5) Clarity on data quality prior to finalization of data warehouse design
A large amount of aggregation takes place at the data mart level. The data warehouse is the source of data, and the data contained therein should be clean and accurate. If not, the output from the system is likely to show discrepancies, and the data warehouse design as well as process, is unfairly thought of as the culprit.
Rather, active monitoring of dimensional data should be incorporated right at the data warehouse design stage. Quality control is governed by usage too, and the business could point out faults that the technology may forego; hence, the data warehouse design must provide for strong data governance processes in order to maintain clean data.

6) Not considering Data warehousing only as an IT initiative.

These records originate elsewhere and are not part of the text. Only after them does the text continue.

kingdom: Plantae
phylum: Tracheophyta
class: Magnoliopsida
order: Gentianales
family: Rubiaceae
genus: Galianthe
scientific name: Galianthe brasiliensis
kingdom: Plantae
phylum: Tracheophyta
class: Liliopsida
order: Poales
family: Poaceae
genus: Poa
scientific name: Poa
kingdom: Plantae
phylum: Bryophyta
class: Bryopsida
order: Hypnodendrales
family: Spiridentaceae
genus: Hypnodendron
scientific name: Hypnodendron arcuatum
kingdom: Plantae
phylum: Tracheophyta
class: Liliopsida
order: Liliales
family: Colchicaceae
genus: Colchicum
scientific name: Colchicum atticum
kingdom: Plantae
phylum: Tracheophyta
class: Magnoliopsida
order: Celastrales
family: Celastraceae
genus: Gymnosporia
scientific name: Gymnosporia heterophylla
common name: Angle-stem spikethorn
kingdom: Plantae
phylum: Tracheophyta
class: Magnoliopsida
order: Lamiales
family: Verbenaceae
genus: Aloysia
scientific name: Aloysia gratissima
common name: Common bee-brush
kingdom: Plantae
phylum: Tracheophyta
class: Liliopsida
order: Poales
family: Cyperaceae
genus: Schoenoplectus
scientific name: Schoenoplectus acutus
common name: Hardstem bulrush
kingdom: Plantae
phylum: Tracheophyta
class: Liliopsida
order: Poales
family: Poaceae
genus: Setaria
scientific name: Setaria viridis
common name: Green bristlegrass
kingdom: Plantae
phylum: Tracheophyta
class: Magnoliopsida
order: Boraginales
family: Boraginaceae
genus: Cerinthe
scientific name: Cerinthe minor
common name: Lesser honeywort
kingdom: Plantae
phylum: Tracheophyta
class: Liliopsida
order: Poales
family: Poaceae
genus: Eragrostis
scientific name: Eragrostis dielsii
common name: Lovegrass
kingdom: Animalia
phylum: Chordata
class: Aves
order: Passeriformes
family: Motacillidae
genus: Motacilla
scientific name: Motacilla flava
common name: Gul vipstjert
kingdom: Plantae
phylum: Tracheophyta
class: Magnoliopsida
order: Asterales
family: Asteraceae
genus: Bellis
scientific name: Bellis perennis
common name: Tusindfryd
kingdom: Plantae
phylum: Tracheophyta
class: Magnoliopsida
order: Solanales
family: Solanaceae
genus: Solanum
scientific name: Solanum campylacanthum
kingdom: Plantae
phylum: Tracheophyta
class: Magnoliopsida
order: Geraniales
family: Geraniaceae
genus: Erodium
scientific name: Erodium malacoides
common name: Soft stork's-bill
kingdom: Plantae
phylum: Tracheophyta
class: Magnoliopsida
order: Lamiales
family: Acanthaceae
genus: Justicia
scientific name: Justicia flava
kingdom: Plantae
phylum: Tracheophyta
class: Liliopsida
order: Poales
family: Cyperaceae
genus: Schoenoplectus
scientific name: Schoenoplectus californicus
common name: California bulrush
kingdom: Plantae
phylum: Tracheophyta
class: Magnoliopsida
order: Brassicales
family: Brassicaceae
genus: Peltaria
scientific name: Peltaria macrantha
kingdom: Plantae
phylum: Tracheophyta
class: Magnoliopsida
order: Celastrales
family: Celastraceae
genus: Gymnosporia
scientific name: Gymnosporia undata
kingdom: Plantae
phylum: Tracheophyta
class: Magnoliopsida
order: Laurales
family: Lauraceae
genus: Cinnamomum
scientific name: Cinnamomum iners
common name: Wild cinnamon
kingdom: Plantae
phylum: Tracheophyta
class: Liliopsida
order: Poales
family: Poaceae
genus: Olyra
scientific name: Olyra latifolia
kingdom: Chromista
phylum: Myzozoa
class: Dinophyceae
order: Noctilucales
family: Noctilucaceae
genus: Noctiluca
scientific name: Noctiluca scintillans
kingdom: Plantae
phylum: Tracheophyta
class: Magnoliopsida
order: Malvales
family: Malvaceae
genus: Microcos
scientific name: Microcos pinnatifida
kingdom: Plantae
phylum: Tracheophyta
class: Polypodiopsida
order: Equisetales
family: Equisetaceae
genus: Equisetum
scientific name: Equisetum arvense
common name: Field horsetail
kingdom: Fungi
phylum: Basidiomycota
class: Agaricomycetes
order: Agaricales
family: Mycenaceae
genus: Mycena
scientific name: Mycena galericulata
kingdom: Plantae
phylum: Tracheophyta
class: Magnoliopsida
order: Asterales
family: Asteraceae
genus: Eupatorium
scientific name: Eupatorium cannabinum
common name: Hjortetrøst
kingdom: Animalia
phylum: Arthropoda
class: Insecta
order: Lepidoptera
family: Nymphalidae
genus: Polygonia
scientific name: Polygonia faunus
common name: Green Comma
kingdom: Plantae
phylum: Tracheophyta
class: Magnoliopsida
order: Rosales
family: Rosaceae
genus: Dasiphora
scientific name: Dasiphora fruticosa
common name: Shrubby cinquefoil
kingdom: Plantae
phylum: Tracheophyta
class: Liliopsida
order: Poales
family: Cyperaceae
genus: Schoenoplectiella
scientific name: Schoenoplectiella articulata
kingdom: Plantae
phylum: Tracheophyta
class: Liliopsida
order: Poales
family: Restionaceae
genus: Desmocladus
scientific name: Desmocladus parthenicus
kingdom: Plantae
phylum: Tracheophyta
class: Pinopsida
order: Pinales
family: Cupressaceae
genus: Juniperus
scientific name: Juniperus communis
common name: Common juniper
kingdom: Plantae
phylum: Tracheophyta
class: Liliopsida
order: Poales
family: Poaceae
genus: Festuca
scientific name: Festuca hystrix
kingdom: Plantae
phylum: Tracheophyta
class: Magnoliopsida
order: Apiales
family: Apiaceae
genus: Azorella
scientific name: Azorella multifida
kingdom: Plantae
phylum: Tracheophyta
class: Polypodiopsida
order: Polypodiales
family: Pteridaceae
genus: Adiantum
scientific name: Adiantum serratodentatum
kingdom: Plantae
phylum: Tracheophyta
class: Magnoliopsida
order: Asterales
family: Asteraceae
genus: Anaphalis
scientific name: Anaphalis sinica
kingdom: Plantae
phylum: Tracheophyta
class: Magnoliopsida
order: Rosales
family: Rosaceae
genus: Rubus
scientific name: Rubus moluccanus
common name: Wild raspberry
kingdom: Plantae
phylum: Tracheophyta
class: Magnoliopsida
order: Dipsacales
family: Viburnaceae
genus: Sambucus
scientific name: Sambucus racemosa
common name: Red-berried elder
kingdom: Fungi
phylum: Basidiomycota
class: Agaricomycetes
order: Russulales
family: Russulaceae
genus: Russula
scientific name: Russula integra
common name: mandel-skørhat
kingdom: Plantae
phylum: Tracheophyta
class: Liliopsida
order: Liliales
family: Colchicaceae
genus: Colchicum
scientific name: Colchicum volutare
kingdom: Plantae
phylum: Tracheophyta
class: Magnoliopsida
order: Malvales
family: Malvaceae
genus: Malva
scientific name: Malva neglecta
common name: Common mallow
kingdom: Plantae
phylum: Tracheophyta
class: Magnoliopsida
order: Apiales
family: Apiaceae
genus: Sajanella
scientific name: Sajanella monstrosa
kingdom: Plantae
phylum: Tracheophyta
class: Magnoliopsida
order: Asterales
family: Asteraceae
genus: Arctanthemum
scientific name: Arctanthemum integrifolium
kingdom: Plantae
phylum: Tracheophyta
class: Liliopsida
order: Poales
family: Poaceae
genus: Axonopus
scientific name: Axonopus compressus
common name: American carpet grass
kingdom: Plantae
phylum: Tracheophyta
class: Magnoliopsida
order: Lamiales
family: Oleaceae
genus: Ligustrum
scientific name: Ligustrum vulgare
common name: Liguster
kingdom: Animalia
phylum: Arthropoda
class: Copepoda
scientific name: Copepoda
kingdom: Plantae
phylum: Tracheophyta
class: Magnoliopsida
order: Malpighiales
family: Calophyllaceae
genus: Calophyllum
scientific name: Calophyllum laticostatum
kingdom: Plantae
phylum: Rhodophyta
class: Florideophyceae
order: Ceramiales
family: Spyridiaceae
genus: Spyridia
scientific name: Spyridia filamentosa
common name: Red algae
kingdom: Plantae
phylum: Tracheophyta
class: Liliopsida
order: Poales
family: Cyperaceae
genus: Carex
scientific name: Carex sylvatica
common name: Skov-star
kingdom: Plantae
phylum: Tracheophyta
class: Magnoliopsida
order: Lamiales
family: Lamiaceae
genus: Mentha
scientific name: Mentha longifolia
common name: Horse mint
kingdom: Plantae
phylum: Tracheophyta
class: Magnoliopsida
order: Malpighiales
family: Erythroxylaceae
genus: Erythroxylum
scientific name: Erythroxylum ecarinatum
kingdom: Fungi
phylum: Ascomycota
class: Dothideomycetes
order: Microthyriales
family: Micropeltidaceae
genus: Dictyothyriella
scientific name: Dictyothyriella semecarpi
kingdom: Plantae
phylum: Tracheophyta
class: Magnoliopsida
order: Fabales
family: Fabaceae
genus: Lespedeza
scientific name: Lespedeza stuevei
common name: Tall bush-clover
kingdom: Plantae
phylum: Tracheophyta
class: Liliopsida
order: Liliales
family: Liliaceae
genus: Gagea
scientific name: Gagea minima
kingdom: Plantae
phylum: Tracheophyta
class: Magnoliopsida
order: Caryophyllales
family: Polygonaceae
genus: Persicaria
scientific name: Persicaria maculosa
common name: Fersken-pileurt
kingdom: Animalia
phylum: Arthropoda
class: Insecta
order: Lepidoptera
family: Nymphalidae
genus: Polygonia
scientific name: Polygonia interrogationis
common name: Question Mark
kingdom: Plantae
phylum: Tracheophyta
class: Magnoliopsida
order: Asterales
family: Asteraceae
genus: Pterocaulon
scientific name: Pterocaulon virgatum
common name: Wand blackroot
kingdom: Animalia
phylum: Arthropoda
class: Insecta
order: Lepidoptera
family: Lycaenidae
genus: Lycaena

Focusing on data warehouse implementation as a pure IT project can amount to diluting its essence. Ideally, the benefits of a data warehouse design and process have to be quantified; if not as monetary returns on investments, then at least in terms of growth in business (defined by key performance indicators). This growth can be viewed and measured in terms of increased usage of the BI system and efficient data management, leading to smoother operations, and increased efficiency for top-level management.
It must be understood that discrepancies usually creep in at transactional data levels. For instance, consider a bank customer whose transaction details are captured correctly, but whose mobile number on record is incorrect. A change in the mobile number could have occurred subsequent to recording the original form. This example relates to dimensional data. In such cases, it may not be feasible to stop the data warehouse process and cleanse the data.